Summary: The central core of the purpose of the church is outlined in these verses. Here we discover that the three components of the Great Commission are; Evangelize, Incorporate and Disciple.
27 August 2005
Follow Me and I Will Make You Fishers of Men
Just before He returned to heaven, Jesus gave us what we call the Great Commission which states: "Go therefore and make disciples of all the nations, baptizing them in the name of the Father and of the Son and of the Holy Spirit, teaching them to observe all things that I have commanded you; and lo, I am with you always, even to the end of the age” (Matthew 28:19-20).
The central core of the purpose of the church is outlined in these verses.
Here we discover that the three components of the Great Commission are; Evangelize, Incorporate and Disciple.
First, Jesus says “go, therefore and make disciples of all nations.”
We have to reach them with the gospel, we have to evangelize.
The second thing Jesus says that we must do is “… baptizing them in the name of the Father and of the Son and of the Holy Spirit…”
In the command to “baptize” we see the importance of not only reaching the lost with the message of the Gospel, but the need of incorporating these new believers into the body of Christ.
The final part of the Great Commission could be called discipleship, “… teaching them to observe all things that I have commanded you.”
The word “teaching” here means “instruction.”
This is to be instruction in “observing” or “keeping” the commands of Christ.
That raises a question in my mind: “But just what is it that we are to teach these new believers in Christ?”
In a sense, discipleship is helping someone become conscious of “all those things commanded by Christ?”
Jesus’ first command is found in Matthew 4:17, which is “Repent for the kingdom of God is at Hand.”
Billy Graham’s son, Franklin, led a crusade in Australia during the spring of 1996.
At one of the invitations, a fifteen-year-old boy told a counselor he came forward because, as he said, “I haven’t been decent to Jesus.”
Repentance starts with a confession that we “haven’t been decent to Jesus.”
When it comes to repenting of our sins, our greatest struggle may come after we have repented.
I’ll illustrate what I mean with a story I read.
Gary Richmond gained an interesting perspective on snakes while working with a snake handler at a zoo.
The curator was joined by Richmond and three other professionals as they milked the venom of a king cobra.
The tension was high because of the deadly potential.
The man noted that in Africa, several elephants die every year as a result of the king cobra.
While clenching the snake’s neck, the curator explained the need for milking the cobra as quickly as possible because “no man could ever survive a bite from a full load of venom.”
The snake’s venom glands contain enough poison to kill one thousand adults.
Once the rags were saturated with the lethal venom and they were ready to release the snake, this skilled curator gave a profound warning.

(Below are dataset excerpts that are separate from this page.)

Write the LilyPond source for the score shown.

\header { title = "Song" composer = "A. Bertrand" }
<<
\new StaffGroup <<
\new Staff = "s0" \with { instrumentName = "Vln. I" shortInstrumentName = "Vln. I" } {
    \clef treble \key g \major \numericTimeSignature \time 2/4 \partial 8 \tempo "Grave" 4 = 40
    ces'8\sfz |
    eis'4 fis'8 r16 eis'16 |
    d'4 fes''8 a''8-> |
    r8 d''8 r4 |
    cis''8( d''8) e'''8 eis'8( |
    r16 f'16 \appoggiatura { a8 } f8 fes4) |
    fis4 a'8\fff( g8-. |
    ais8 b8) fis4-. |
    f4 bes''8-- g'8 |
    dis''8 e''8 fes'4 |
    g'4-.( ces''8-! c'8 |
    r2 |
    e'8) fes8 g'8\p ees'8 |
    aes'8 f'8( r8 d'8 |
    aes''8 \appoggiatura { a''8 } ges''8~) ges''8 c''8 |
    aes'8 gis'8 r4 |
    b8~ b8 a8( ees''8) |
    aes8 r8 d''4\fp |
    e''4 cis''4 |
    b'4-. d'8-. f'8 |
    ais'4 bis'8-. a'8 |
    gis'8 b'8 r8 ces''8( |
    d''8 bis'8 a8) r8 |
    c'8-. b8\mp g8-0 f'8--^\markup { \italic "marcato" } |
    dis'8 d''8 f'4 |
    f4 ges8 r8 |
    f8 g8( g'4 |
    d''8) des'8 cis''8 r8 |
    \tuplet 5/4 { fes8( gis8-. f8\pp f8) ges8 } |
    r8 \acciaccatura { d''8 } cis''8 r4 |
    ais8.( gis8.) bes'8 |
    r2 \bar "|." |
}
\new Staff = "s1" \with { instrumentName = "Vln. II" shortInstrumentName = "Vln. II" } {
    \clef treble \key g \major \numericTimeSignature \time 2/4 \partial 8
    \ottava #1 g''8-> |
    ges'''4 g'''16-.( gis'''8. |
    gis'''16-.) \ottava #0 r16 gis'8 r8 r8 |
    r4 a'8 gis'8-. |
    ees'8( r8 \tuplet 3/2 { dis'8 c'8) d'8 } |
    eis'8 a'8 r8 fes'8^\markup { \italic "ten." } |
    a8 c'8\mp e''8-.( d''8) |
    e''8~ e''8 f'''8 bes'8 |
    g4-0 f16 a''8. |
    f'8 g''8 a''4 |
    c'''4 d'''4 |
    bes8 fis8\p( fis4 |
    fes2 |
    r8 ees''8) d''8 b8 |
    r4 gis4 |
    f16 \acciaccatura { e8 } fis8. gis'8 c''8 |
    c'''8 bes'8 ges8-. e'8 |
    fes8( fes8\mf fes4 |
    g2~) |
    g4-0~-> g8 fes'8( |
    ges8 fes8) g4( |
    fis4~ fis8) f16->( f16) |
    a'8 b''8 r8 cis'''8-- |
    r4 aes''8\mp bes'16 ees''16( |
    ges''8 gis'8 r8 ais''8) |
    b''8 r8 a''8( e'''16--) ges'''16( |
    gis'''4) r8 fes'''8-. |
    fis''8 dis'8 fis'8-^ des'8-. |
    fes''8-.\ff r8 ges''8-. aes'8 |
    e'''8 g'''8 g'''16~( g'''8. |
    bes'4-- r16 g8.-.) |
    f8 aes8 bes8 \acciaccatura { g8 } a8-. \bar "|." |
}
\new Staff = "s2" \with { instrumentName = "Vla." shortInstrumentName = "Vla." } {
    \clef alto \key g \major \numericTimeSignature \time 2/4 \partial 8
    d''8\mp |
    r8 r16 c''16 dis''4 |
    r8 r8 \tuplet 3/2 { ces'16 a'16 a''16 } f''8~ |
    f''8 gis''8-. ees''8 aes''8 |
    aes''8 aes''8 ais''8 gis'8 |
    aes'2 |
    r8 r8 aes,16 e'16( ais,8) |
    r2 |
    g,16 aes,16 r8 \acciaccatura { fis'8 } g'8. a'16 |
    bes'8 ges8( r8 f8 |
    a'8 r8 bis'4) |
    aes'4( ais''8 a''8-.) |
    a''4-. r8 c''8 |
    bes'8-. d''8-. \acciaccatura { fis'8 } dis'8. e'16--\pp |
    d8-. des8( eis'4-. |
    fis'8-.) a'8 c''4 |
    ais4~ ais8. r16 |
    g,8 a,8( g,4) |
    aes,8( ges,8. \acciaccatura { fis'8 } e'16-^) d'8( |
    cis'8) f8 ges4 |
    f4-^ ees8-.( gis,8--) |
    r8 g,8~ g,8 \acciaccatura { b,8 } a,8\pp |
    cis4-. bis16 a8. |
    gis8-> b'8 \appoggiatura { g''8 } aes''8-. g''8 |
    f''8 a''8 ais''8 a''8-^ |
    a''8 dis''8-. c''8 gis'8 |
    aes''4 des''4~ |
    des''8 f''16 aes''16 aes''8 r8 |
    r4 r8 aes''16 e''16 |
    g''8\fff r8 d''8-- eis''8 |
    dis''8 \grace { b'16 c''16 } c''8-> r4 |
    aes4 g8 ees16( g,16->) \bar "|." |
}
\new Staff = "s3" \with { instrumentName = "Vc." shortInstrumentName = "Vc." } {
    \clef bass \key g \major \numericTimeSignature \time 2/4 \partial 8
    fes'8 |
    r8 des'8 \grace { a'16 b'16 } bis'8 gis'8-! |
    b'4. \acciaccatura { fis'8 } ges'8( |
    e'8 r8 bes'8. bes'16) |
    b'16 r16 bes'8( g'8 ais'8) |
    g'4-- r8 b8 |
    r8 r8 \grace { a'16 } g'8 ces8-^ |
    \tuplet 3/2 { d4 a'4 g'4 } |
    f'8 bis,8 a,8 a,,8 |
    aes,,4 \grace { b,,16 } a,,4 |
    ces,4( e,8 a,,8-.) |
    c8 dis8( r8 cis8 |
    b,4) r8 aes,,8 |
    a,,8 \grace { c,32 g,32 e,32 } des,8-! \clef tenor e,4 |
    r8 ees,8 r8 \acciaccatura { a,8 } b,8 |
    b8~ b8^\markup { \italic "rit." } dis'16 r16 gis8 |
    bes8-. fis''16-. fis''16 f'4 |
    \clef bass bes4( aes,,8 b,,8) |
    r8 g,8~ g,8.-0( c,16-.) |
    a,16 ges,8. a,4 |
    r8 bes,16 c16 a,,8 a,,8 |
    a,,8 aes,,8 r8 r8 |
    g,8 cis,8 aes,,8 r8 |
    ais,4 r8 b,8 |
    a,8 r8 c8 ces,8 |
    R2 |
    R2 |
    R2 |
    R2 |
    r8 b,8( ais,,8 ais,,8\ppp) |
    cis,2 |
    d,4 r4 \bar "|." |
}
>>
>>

He cautioned the others and said, “More people are bitten trying to let go of snakes than when they grab them.”
When it comes to repenting of our sins, we frequently find the greatest struggle occurs after the repentance instead of before.
This lesson about snakes helps us understand why.
When we try to turn loose of Satan he will quickly lunge at us with a full load of venom.
Like the wise snake handler, be cautious and aware.
Now We Need To Consider His Second Command which Is: “Follow Me And I Will Make You Fishers of Men” (Matt 4:18)
Today, we want to turn to Matthew 4:18, and find the second command of Christ.
(18) “And Jesus, walking by the Sea of Galilee, saw two brothers, casting a net into the sea; for they were fishermen
(19) Then he said to them, Follow Me, and I will make you fishers of men.”
(20) And immediately they left their nets and followed him.”
Now, I want to call your attention to these words of verse 19, “follow me, and I will make you fishers of men.”
The command “follow me” is simple to understand; it simply means that “your place is following after me.”
Joseph Stowell (pastor of the Moody Church) identified the problem of the modern church well when he said, “We have become quite happy to call ourselves Christians with little or no thought of following.”
Paul Harvey said, “We have drifted away from being fishers of men to being keepers of the aquarium.”
In seeking to understand this command I want us to ask and answer five questions?
1. What Does it Mean To Follow Jesus?
“Follow me” is not the invitation to be saved; it is the call of the believer to service.